PROBLEM DETAILS => Extract the stretch from the start of the records through the line containing "История колледжа", reproducing every line unchanged.

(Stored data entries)
□ □ □ □ □ □ □

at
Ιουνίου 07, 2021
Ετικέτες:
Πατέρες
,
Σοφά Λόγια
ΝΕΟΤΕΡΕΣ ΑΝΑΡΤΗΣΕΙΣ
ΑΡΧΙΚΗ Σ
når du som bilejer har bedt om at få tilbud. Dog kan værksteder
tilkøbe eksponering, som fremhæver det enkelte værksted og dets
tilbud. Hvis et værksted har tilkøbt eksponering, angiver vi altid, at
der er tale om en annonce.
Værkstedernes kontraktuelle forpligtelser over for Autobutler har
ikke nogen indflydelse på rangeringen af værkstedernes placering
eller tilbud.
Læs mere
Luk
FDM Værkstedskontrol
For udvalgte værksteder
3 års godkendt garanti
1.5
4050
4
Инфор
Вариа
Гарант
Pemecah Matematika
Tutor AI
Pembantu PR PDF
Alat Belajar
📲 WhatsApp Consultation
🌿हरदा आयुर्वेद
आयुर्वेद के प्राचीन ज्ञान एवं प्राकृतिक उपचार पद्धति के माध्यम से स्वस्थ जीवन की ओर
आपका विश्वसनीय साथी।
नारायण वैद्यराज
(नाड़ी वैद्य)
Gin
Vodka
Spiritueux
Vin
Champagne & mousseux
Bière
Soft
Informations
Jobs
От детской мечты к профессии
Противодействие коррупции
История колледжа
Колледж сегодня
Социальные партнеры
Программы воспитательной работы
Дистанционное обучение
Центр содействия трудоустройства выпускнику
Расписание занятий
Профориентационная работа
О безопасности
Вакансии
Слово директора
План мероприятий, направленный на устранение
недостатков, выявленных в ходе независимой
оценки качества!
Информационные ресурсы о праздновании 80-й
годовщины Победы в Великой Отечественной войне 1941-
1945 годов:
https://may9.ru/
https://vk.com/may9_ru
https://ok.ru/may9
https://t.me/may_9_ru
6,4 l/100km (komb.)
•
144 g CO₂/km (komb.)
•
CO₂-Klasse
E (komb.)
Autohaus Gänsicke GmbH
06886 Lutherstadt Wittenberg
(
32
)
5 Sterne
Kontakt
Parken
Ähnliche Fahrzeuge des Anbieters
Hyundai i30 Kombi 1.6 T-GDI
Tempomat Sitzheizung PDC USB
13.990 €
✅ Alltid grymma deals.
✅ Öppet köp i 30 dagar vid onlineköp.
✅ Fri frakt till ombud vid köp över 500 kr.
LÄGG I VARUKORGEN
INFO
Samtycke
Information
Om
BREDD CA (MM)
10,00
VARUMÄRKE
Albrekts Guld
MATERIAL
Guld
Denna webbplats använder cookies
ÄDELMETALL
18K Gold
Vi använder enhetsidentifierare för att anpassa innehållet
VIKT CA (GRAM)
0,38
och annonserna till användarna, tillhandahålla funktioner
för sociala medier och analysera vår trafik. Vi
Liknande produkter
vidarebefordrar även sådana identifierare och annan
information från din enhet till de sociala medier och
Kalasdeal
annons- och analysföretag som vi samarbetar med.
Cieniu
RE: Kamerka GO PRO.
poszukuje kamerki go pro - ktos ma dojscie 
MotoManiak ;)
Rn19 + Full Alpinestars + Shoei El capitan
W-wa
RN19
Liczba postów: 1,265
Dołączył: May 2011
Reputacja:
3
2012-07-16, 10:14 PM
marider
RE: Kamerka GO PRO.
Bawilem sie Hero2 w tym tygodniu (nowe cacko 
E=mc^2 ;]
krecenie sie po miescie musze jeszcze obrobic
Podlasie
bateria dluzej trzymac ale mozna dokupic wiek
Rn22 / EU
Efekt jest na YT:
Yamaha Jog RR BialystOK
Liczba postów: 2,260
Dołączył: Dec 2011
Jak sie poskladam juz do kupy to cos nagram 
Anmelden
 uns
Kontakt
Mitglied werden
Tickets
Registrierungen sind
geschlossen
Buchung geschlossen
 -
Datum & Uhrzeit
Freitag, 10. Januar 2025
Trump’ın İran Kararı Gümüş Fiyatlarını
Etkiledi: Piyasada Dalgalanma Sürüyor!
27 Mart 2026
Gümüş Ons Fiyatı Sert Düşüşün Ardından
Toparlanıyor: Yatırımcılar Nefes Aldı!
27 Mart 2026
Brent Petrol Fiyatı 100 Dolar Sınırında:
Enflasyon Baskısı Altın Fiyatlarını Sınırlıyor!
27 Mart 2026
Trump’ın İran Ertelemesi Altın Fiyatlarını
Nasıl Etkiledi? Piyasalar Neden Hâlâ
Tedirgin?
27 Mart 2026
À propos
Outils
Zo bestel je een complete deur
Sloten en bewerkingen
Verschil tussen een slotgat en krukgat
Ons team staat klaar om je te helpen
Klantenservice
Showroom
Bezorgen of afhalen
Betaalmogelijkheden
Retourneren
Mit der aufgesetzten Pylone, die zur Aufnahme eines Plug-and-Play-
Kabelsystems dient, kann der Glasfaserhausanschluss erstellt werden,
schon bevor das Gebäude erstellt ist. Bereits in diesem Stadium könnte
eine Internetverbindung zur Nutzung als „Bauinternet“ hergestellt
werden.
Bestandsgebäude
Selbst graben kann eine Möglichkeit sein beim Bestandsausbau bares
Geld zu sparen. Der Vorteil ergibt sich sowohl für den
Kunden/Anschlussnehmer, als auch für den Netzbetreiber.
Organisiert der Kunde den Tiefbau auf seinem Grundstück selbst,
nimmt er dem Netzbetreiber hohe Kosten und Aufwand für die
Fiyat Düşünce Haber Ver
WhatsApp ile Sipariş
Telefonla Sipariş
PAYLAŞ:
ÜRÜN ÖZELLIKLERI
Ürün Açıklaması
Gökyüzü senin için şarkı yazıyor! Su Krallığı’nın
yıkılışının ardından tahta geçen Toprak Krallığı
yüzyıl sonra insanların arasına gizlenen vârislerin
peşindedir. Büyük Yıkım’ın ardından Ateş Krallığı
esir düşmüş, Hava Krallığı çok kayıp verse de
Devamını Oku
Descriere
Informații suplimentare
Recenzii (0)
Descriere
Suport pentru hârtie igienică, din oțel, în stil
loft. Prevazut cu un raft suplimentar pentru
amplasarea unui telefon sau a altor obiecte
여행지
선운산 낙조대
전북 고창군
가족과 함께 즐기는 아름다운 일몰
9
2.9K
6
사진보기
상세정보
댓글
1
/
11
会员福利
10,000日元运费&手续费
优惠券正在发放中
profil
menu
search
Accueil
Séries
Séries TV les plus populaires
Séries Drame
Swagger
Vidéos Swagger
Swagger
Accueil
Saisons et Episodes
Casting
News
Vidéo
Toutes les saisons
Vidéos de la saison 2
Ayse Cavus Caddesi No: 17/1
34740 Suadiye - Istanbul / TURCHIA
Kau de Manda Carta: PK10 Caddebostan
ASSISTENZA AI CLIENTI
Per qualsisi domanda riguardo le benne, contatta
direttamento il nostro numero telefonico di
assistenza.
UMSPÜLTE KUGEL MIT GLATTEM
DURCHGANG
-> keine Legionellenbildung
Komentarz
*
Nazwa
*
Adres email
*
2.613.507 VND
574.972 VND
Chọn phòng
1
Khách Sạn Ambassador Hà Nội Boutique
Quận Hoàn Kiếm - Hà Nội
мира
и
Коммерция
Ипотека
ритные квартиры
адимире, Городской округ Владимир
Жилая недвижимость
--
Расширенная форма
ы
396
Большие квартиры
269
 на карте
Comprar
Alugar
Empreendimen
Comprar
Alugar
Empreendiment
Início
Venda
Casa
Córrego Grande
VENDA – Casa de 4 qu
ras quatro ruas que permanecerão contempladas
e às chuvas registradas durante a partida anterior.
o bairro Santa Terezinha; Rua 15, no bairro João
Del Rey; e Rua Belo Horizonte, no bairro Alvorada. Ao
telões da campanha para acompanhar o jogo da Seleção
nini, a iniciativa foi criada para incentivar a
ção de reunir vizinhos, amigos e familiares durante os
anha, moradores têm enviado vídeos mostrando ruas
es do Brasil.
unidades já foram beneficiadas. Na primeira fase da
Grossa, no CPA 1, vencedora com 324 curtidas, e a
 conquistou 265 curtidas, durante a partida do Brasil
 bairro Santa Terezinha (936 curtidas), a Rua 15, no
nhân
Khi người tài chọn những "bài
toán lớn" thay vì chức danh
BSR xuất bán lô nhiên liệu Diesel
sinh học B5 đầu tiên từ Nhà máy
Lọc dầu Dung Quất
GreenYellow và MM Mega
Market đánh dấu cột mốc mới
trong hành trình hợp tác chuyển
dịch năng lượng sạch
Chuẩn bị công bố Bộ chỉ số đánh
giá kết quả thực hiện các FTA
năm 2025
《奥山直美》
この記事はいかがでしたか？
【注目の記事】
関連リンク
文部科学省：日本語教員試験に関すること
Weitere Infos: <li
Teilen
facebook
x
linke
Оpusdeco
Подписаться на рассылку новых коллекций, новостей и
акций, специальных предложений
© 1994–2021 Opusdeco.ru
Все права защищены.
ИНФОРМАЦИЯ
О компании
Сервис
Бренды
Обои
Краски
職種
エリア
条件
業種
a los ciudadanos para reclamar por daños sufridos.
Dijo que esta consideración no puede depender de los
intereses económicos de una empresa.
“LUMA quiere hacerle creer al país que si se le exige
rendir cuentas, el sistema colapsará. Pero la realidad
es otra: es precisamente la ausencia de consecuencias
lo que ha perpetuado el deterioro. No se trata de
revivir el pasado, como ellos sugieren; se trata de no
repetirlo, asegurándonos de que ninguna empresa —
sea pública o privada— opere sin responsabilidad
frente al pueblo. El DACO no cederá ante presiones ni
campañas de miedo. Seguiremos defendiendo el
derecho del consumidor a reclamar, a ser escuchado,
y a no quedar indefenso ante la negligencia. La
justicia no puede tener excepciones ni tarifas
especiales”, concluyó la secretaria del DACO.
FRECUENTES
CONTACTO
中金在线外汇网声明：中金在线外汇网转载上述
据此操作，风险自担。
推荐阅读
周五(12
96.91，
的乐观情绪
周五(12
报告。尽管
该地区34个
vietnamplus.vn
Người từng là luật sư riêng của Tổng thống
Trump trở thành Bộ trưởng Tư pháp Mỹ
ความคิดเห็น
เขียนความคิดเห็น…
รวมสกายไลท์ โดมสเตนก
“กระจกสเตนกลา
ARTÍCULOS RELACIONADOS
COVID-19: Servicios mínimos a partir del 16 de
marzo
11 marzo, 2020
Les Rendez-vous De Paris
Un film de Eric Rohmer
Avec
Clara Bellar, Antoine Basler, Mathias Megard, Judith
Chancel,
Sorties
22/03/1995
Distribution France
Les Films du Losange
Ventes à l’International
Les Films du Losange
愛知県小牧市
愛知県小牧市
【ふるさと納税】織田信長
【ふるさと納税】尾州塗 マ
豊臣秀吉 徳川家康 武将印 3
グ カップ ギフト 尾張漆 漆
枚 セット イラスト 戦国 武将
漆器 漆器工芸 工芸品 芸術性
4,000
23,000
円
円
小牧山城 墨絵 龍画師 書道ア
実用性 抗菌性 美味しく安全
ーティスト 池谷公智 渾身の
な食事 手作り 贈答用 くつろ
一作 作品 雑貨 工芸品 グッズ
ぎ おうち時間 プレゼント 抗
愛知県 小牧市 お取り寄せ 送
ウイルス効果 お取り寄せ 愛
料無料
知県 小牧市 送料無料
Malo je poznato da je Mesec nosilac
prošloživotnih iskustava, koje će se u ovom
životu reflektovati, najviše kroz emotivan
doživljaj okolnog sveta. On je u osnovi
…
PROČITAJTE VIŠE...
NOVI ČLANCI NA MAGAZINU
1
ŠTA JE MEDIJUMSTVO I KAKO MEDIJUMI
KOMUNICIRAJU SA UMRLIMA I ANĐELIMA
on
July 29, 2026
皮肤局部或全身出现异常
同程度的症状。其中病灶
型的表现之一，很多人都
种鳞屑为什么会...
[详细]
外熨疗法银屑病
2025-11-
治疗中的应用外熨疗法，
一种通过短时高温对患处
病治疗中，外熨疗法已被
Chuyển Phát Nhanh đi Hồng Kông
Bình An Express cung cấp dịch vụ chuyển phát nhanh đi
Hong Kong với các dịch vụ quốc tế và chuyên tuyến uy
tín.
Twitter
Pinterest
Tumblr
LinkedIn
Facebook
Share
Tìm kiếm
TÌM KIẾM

□ □ □ □ □ □ □

RESULT =>
at
Ιουνίου 07, 2021
Ετικέτες:
Πατέρες
,
Σοφά Λόγια
ΝΕΟΤΕΡΕΣ ΑΝΑΡΤΗΣΕΙΣ
ΑΡΧΙΚΗ Σ
når du som bilejer har bedt om at få tilbud. Dog kan værksteder
tilkøbe eksponering, som fremhæver det enkelte værksted og dets
tilbud. Hvis et værksted har tilkøbt eksponering, angiver vi altid, at
der er tale om en annonce.
Værkstedernes kontraktuelle forpligtelser over for Autobutler har
ikke nogen indflydelse på rangeringen af værkstedernes placering
eller tilbud.
Læs mere
Luk
FDM Værkstedskontrol
For udvalgte værksteder
3 års godkendt garanti
1.5
4050
4
Инфор
Вариа
Гарант
Pemecah Matematika
Tutor AI
Pembantu PR PDF
Alat Belajar
📲 WhatsApp Consultation
🌿हरदा आयुर्वेद
आयुर्वेद के प्राचीन ज्ञान एवं प्राकृतिक उपचार पद्धति के माध्यम से स्वस्थ जीवन की ओर
आपका विश्वसनीय साथी।
नारायण वैद्यराज
(नाड़ी वैद्य)
Gin
Vodka
Spiritueux
Vin
Champagne & mousseux
Bière
Soft
Informations
Jobs
От детской мечты к профессии
Противодействие коррупции
История колледжа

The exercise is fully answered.